The constant recorded output of Goodbye the Band is maybe as a river, flowing ceaselessly, each album represented by a bucketful of its pure mountain-borne life force. That metaphor, though, sucks, mostly because it is too simple and also dumb to read. It is therefore better to write that the constant recorded output of Goodbye the Band is the product solely of John Aquadro's generous obsession and prodigious imagination.

Many teenagers in New Jersey or wherever pick up electric guitars, write amateurish rock songs, record some of them, and either go on to fame and success, or (more likely) just get better at what they do, or (even more likely) barely improve or quit altogether. During that formative phase, John Aquadro set himself apart by not only taking the first three steps but also more or less simultaneously teaching himself composition through MIDI sequencing.

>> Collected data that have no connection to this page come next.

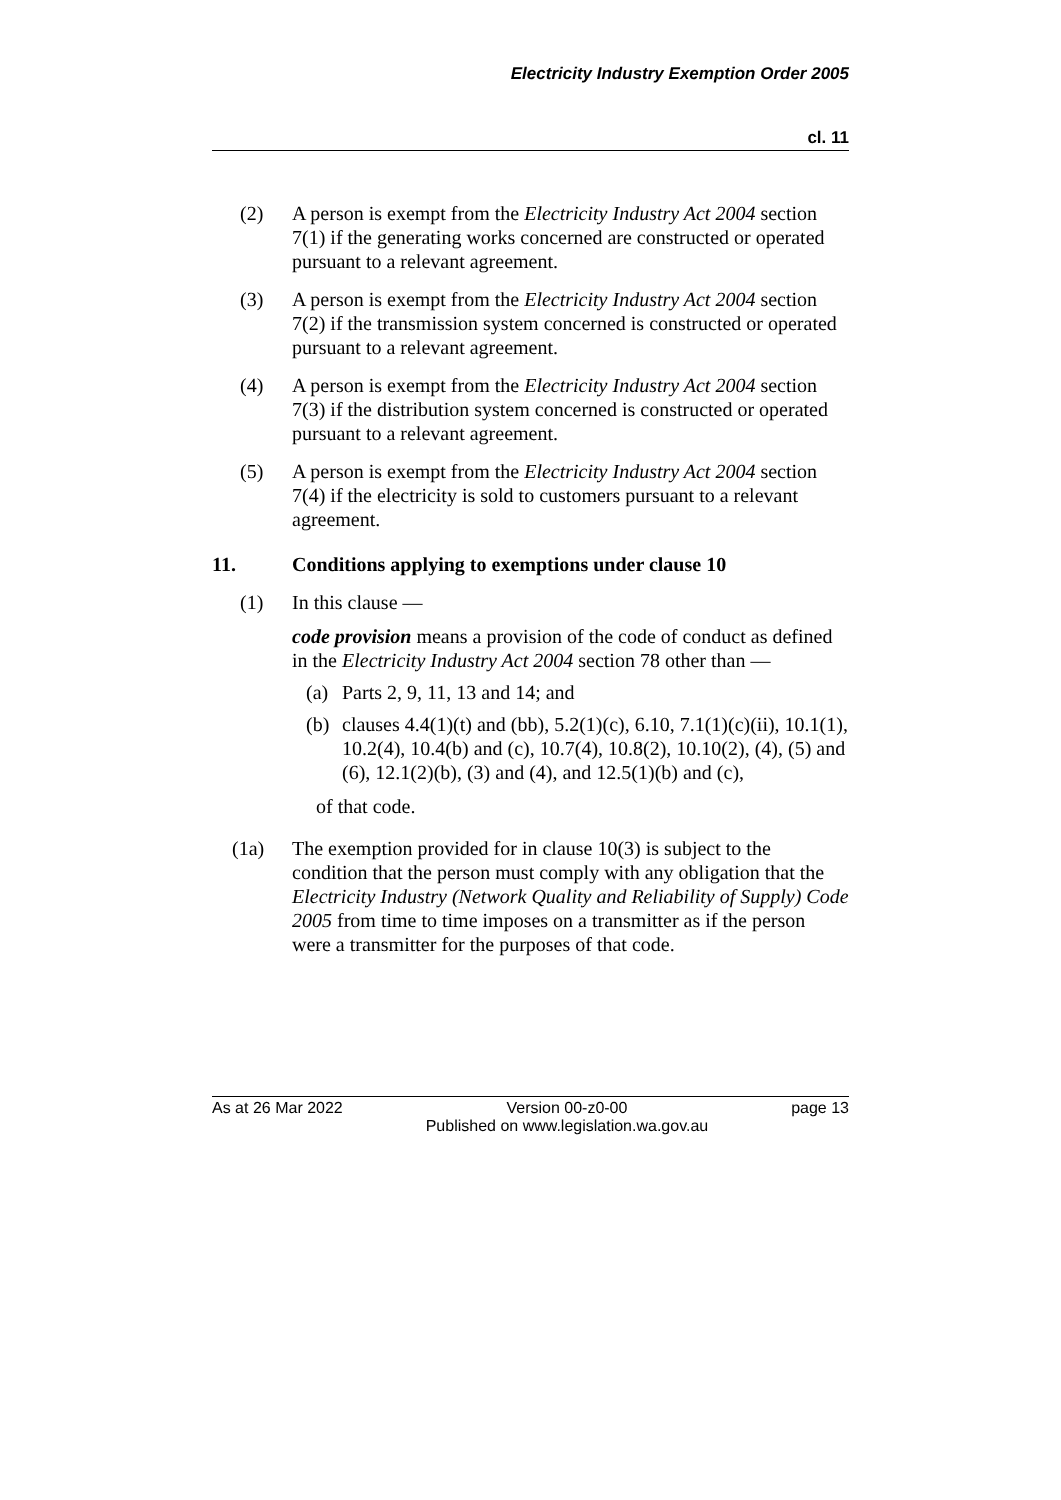Electricity Industry Exemption Order 2005
cl. 11
(2) A person is exempt from the Electricity Industry Act 2004 section 7(1) if the generating works concerned are constructed or operated pursuant to a relevant agreement.
(3) A person is exempt from the Electricity Industry Act 2004 section 7(2) if the transmission system concerned is constructed or operated pursuant to a relevant agreement.
(4) A person is exempt from the Electricity Industry Act 2004 section 7(3) if the distribution system concerned is constructed or operated pursuant to a relevant agreement.
(5) A person is exempt from the Electricity Industry Act 2004 section 7(4) if the electricity is sold to customers pursuant to a relevant agreement.
11. Conditions applying to exemptions under clause 10
(1) In this clause —
code provision means a provision of the code of conduct as defined in the Electricity Industry Act 2004 section 78 other than —
(a) Parts 2, 9, 11, 13 and 14; and
(b) clauses 4.4(1)(t) and (bb), 5.2(1)(c), 6.10, 7.1(1)(c)(ii), 10.1(1), 10.2(4), 10.4(b) and (c), 10.7(4), 10.8(2), 10.10(2), (4), (5) and (6), 12.1(2)(b), (3) and (4), and 12.5(1)(b) and (c),
of that code.
(1a) The exemption provided for in clause 10(3) is subject to the condition that the person must comply with any obligation that the Electricity Industry (Network Quality and Reliability of Supply) Code 2005 from time to time imposes on a transmitter as if the person were a transmitter for the purposes of that code.
As at 26 Mar 2022 Version 00-z0-00
Published on www.legislation.wa.gov.au
page 13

In the ensuing intensely focused 15 years, he has occasionally utilized the guitar-and-voice singer-songwriter milieu boldly, with rhythmic assurance, and with a uniquely expressive and theatrical voice capable of portraying several characters, from deranged rapping to full-throated melodic tenor. The lyrics of these songs are uniformly excellent, even in the earliest examples; they can be poetic, demented, profane, hilarious and above all very deeply felt. Aquadro has been inspired in these fields by primarily inarguable greats such as Bob Dylan, Lou Reed, David Byrne, Beck Hansen, Kurt Cobain and the members of Sonic Youth, all of whose styles and approaches he has internalized and then altered through his own lens of dark humor and perverse sentiment.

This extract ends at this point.